# Data supplied
####################

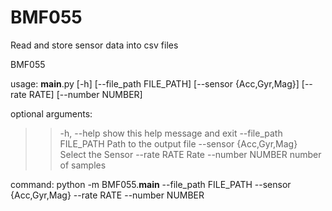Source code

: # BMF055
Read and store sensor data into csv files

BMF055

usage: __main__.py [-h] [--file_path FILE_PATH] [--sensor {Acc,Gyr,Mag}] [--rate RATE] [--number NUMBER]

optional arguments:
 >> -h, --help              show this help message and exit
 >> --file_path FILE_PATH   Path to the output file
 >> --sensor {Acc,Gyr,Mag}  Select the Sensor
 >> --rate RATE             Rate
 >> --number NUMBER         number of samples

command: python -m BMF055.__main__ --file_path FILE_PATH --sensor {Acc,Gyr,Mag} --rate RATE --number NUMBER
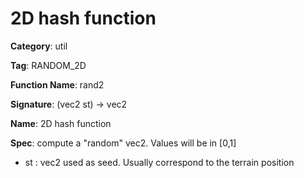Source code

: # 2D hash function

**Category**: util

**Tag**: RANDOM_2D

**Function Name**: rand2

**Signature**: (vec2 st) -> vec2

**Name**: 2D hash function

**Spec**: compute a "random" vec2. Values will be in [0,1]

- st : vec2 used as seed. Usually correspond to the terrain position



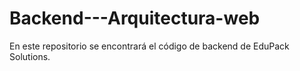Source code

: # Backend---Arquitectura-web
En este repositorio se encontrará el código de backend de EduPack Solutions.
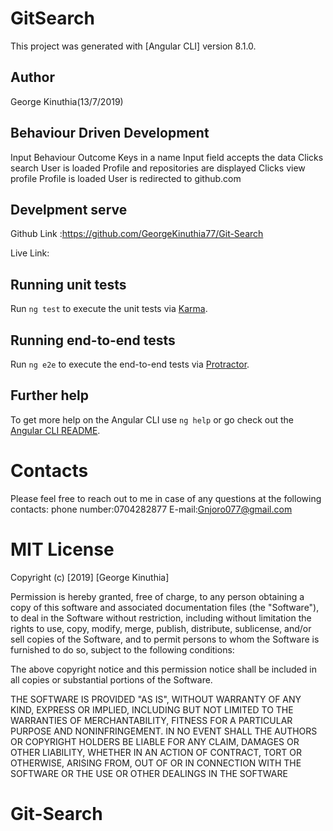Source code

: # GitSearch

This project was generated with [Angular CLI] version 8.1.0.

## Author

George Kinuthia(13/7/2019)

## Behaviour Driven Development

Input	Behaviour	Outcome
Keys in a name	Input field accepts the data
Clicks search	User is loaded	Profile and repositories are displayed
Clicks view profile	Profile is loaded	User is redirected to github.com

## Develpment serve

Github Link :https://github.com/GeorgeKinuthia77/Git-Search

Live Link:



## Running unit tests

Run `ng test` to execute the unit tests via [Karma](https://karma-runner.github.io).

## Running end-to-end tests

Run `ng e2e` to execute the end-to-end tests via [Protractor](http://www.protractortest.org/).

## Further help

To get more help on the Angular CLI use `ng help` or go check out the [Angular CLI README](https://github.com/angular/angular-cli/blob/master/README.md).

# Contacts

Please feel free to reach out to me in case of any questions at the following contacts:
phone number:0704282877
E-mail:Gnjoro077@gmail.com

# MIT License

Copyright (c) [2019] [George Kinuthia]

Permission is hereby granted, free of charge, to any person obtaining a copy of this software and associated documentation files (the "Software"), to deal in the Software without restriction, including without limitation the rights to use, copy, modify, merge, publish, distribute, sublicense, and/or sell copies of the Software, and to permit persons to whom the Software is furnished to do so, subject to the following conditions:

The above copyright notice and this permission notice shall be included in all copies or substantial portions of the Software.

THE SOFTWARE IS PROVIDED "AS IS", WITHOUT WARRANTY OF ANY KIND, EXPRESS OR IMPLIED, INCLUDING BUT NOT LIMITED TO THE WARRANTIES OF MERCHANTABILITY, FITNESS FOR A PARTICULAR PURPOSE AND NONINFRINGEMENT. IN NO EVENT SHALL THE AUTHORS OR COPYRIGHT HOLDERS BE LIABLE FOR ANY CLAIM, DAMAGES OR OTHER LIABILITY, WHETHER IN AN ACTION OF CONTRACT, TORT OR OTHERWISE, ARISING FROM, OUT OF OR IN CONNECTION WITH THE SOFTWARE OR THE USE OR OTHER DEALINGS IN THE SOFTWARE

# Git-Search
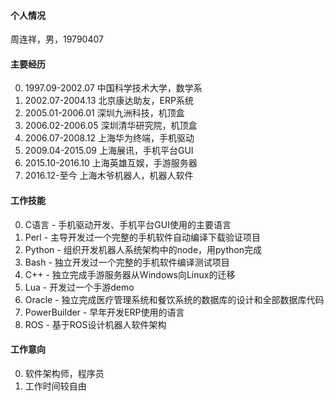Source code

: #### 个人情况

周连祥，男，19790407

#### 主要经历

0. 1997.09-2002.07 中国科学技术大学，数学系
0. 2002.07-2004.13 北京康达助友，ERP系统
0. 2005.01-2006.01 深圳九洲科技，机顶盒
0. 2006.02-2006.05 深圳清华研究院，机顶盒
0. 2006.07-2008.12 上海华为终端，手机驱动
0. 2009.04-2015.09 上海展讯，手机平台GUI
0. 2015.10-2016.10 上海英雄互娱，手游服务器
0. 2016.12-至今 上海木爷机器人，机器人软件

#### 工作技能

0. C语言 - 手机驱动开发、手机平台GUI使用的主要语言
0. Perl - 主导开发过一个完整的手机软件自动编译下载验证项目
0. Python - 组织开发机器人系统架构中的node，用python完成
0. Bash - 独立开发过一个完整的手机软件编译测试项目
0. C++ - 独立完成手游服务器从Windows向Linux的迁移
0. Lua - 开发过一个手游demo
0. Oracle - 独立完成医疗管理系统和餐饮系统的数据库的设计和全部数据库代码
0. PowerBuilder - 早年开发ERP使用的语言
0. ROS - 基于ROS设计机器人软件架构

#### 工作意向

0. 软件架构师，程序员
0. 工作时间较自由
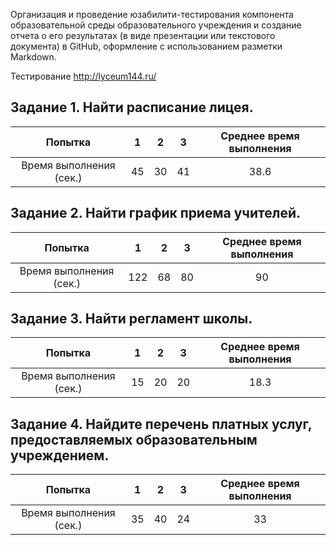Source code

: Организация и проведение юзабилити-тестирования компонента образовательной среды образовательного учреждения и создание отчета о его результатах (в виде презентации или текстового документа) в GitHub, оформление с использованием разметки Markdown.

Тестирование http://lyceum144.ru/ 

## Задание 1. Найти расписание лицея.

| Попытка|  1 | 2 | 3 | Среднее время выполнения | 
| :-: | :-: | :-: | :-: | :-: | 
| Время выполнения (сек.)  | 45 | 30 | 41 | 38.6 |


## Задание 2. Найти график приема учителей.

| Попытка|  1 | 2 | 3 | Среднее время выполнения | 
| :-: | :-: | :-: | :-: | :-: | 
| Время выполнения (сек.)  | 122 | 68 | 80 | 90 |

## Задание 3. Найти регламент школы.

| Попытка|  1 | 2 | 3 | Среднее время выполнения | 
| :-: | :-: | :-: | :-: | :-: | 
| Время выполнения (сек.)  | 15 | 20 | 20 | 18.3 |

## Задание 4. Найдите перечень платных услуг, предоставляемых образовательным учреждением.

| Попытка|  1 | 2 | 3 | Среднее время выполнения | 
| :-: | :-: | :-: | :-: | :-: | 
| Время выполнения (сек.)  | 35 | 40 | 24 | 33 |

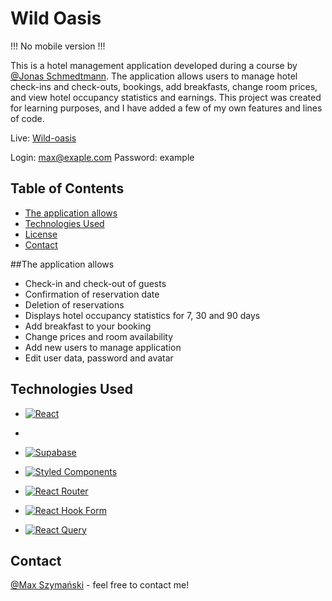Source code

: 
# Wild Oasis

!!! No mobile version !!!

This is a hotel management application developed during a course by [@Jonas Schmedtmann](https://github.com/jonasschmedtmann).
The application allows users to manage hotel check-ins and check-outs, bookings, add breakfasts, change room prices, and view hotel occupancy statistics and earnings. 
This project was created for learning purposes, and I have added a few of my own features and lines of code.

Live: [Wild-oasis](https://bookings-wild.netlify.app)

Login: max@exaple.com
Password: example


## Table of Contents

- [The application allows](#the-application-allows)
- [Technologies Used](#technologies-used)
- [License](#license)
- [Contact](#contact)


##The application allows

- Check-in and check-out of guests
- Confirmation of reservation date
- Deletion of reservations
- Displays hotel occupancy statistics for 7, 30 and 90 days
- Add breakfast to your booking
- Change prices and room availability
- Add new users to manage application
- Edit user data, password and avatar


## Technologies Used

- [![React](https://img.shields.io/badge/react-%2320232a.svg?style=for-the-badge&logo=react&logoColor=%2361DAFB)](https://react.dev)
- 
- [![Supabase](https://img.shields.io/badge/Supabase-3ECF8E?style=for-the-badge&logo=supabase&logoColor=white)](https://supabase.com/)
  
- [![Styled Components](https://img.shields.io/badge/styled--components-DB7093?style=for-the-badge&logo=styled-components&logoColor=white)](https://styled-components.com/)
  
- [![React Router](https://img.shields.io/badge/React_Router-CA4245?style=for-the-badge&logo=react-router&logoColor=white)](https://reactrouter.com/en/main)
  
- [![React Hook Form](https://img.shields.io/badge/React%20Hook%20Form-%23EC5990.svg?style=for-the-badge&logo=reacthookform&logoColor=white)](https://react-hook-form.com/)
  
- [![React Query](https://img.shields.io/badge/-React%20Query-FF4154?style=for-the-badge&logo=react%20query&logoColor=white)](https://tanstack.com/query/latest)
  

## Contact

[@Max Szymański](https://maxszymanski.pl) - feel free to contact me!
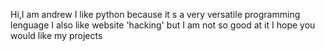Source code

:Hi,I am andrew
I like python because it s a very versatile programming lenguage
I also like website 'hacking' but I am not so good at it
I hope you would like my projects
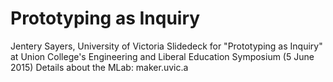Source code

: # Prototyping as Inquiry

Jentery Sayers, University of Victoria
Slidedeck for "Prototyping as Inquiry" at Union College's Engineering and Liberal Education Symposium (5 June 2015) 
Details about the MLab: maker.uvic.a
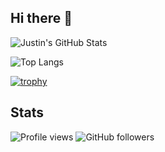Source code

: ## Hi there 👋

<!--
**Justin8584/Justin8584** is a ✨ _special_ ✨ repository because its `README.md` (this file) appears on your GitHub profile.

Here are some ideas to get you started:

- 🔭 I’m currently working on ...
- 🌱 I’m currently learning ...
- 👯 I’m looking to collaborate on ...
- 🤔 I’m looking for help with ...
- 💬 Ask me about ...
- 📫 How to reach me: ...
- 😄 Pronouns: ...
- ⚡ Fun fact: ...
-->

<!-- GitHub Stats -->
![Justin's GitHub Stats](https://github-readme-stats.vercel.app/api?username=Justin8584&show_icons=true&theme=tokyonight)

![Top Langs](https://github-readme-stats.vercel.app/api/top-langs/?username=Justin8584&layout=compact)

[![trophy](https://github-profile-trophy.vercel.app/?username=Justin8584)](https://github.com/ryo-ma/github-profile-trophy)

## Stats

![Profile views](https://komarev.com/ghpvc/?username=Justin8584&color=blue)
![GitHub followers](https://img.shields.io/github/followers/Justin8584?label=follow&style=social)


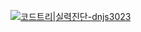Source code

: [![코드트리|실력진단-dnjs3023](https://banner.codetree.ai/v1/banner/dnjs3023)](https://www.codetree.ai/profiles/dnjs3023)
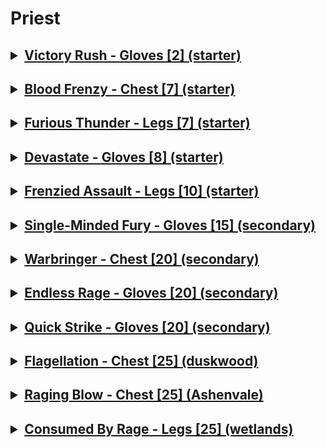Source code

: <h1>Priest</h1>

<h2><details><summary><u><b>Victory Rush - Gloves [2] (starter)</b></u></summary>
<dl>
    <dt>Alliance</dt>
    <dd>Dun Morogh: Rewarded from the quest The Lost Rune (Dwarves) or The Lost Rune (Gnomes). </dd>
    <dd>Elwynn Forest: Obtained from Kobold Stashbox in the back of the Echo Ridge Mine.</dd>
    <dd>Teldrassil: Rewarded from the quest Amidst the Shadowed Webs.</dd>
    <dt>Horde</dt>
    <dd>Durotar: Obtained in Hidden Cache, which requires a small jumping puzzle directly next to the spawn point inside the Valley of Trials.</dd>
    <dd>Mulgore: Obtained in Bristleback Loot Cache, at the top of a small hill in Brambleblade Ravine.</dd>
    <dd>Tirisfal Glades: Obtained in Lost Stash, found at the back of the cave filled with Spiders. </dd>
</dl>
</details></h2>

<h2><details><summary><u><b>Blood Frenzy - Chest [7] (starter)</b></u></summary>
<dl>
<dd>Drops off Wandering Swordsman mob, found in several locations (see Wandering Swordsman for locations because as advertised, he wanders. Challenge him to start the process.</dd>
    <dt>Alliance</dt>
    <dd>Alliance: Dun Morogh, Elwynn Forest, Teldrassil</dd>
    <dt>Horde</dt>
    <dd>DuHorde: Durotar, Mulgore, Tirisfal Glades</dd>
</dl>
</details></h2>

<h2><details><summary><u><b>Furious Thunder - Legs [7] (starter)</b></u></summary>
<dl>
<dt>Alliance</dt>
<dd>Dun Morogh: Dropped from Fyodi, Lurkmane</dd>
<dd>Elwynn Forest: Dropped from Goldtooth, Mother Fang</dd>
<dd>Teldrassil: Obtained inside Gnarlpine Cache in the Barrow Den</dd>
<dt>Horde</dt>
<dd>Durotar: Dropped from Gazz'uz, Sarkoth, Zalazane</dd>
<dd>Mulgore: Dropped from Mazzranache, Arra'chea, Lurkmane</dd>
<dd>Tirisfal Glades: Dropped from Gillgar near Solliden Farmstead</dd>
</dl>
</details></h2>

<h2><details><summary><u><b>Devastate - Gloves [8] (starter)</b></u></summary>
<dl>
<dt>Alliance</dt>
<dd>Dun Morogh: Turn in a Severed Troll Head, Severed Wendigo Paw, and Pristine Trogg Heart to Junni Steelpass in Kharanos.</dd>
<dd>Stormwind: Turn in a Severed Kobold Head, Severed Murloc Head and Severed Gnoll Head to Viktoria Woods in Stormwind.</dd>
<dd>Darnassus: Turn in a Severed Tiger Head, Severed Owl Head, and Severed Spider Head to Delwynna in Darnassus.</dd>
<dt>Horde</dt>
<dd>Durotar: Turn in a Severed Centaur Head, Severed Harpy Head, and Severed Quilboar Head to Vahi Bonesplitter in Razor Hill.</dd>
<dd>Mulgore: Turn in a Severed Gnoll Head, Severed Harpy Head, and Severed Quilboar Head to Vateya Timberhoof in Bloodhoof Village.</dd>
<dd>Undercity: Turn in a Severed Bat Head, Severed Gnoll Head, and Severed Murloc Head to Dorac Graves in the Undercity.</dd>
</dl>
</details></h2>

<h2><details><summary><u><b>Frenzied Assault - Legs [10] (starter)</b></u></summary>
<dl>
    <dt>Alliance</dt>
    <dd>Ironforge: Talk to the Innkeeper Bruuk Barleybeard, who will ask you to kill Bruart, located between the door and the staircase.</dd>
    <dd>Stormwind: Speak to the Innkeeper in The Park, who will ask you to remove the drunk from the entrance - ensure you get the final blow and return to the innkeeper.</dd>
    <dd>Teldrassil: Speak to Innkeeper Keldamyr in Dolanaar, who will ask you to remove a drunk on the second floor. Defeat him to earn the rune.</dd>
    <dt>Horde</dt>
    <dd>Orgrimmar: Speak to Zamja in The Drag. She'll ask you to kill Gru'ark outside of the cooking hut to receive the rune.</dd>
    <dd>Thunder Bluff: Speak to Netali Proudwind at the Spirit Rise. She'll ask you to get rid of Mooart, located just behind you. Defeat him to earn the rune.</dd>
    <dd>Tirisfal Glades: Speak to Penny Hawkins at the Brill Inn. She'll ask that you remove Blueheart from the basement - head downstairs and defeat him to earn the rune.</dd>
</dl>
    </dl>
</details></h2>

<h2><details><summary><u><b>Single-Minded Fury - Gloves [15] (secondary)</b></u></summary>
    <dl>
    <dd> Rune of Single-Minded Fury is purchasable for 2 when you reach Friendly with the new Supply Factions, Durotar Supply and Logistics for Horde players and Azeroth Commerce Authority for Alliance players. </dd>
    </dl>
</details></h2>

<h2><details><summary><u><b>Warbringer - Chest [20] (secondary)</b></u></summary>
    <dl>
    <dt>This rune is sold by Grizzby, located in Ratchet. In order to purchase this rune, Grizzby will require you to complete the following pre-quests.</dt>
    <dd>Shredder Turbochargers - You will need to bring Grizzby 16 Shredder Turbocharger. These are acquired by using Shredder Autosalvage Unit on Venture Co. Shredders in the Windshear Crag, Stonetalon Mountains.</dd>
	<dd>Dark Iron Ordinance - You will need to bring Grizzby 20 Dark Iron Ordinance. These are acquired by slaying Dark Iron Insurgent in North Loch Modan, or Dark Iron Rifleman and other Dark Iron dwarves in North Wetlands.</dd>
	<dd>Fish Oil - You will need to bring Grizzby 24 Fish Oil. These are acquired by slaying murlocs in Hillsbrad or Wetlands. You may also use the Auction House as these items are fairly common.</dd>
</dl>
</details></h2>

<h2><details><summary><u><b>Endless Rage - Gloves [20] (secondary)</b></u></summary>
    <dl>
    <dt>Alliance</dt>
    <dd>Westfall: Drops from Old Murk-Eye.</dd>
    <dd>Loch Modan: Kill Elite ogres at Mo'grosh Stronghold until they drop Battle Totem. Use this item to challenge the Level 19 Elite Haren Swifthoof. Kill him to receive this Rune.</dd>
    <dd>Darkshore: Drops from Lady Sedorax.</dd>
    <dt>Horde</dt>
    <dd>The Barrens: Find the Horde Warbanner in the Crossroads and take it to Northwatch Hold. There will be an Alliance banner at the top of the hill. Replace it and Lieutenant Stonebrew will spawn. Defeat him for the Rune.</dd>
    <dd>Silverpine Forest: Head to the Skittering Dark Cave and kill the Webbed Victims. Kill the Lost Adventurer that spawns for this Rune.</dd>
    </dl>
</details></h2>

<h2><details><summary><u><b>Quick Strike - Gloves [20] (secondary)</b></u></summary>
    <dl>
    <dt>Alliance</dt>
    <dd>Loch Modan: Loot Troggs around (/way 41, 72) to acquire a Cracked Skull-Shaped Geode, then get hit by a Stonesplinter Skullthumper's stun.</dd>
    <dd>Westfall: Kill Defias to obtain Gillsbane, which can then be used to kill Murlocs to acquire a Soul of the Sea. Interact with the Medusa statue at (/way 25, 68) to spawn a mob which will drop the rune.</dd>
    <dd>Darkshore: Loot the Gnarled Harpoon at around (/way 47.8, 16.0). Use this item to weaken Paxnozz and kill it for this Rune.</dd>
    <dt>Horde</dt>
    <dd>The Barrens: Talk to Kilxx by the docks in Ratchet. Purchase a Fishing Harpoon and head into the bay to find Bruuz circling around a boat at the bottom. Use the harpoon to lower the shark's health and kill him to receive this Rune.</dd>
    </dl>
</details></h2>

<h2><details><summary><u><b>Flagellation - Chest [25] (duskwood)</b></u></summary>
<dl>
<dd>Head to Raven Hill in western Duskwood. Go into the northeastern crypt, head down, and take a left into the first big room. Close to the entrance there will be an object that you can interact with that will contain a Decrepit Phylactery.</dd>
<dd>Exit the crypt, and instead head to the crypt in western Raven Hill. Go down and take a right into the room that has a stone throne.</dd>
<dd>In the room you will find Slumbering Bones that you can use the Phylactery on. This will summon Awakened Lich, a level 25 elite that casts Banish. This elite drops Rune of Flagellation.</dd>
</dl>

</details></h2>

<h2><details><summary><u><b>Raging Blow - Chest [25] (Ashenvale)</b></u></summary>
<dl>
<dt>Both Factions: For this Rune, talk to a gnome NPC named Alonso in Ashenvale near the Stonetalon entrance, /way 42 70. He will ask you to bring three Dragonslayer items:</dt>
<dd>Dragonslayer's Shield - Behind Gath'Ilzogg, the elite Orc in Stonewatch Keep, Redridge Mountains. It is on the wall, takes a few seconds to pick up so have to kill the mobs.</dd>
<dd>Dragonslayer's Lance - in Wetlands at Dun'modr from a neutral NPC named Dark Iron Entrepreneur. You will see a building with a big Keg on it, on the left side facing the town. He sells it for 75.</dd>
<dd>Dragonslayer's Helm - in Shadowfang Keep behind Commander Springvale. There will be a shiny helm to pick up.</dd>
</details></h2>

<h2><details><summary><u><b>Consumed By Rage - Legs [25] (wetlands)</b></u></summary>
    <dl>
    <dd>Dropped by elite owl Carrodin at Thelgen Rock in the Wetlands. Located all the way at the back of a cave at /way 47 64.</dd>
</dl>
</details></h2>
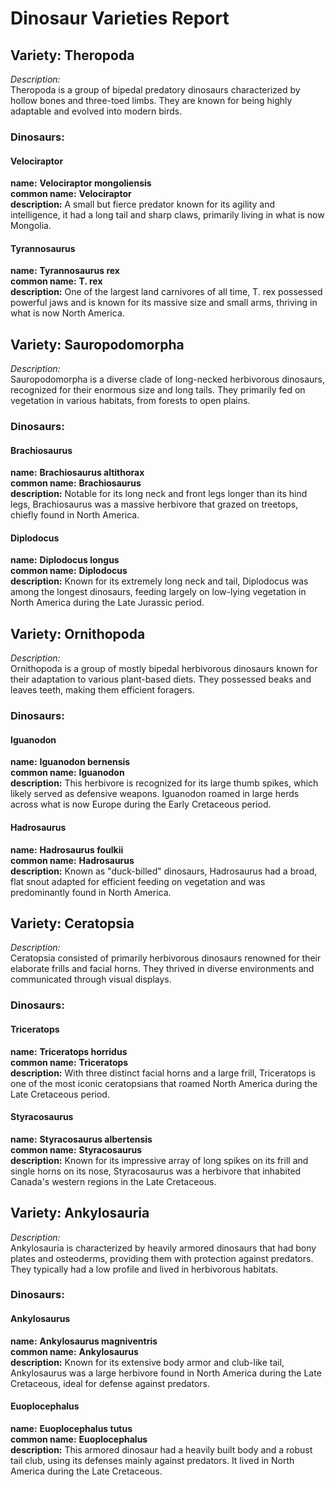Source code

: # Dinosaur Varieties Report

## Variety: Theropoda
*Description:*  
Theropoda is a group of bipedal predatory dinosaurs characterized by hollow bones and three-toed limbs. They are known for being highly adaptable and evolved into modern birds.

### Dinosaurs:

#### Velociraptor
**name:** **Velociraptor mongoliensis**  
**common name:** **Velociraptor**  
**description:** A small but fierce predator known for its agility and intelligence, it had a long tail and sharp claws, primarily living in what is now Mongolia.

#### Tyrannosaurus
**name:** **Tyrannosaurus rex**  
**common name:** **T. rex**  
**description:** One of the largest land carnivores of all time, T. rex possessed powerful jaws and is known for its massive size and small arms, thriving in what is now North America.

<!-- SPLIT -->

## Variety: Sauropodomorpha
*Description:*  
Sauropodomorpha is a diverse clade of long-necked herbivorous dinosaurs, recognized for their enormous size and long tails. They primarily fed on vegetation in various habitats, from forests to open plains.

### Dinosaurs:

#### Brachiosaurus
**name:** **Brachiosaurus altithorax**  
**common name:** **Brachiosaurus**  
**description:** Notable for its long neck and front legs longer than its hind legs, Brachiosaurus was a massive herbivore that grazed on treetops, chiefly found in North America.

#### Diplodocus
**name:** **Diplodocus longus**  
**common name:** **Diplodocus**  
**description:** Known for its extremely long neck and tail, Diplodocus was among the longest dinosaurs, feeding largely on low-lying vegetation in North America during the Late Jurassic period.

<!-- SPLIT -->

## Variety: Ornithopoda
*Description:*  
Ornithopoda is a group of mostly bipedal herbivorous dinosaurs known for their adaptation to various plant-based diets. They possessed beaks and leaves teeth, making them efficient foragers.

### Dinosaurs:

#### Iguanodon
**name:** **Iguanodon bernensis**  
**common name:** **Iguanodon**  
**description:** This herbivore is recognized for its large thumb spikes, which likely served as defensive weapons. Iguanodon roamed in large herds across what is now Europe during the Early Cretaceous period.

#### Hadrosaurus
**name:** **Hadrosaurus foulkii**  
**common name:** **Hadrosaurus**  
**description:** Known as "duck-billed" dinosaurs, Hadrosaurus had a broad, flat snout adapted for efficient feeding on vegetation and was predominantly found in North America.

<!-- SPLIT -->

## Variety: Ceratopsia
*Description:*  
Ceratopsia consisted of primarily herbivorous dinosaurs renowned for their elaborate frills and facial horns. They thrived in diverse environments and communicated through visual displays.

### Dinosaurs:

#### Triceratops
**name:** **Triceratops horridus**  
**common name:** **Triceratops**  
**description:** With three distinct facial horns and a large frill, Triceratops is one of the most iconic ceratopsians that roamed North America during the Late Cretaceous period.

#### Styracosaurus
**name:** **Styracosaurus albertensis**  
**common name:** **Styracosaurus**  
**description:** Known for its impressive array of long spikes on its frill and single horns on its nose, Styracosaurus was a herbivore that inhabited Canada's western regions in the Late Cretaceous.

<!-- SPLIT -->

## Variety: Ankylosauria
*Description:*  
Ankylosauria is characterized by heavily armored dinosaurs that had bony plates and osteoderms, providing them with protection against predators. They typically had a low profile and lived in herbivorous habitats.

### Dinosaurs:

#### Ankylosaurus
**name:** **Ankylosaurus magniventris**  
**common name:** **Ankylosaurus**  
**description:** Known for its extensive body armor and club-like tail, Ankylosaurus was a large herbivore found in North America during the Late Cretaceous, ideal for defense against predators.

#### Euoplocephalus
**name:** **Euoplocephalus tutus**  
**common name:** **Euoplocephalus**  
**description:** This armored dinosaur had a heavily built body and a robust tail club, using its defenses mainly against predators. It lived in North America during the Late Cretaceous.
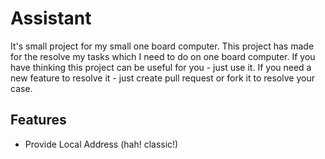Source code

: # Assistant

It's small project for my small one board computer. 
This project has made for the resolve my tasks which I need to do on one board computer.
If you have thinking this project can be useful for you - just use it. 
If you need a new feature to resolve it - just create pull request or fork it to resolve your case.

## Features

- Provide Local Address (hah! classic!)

####################

# Activity
Format the material as a Markdown table with the columns "No." and "Line". Cover everything from the start of the material up to and including the line with "number of samples", with one numbered row per line, skipping blank lines and leaving out the pictures.

# Result of this task
| No. | Line |
|---|---|
| 1 | Source code |
| 2 | : # BMF055 |
| 3 | Read and store sensor data into csv files |
| 4 | BMF055 |
| 5 | usage: __main__.py [-h] [--file_path FILE_PATH] [--sensor {Acc,Gyr,Mag}] [--rate RATE] [--number NUMBER] |
| 6 | optional arguments: |
| 7 |  >> -h, --help              show this help message and exit |
| 8 |  >> --file_path FILE_PATH   Path to the output file |
| 9 |  >> --sensor {Acc,Gyr,Mag}  Select the Sensor |
| 10 |  >> --rate RATE             Rate |
| 11 |  >> --number NUMBER         number of samples |